*Task item*. How many lines in this material include the string "женщины"? Answer with the number and nothing further.

*Extracted material*.
:::

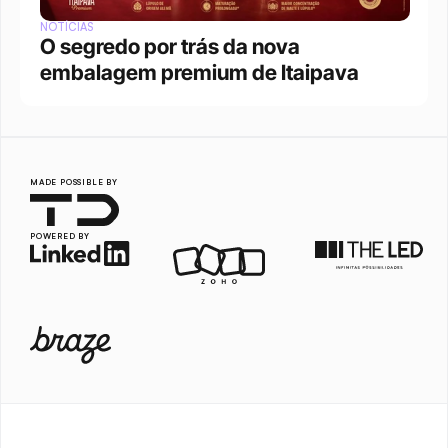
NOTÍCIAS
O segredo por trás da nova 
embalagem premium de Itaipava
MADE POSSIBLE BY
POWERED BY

:::

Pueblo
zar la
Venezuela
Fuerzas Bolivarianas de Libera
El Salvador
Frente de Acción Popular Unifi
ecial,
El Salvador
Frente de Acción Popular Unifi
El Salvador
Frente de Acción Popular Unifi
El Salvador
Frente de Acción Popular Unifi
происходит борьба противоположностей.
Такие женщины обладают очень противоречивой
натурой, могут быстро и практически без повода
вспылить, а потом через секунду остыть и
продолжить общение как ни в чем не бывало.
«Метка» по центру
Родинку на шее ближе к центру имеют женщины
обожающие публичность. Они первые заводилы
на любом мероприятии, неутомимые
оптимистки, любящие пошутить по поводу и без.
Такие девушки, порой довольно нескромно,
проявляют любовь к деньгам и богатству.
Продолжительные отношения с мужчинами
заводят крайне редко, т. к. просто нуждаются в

:::

*Task result*. 2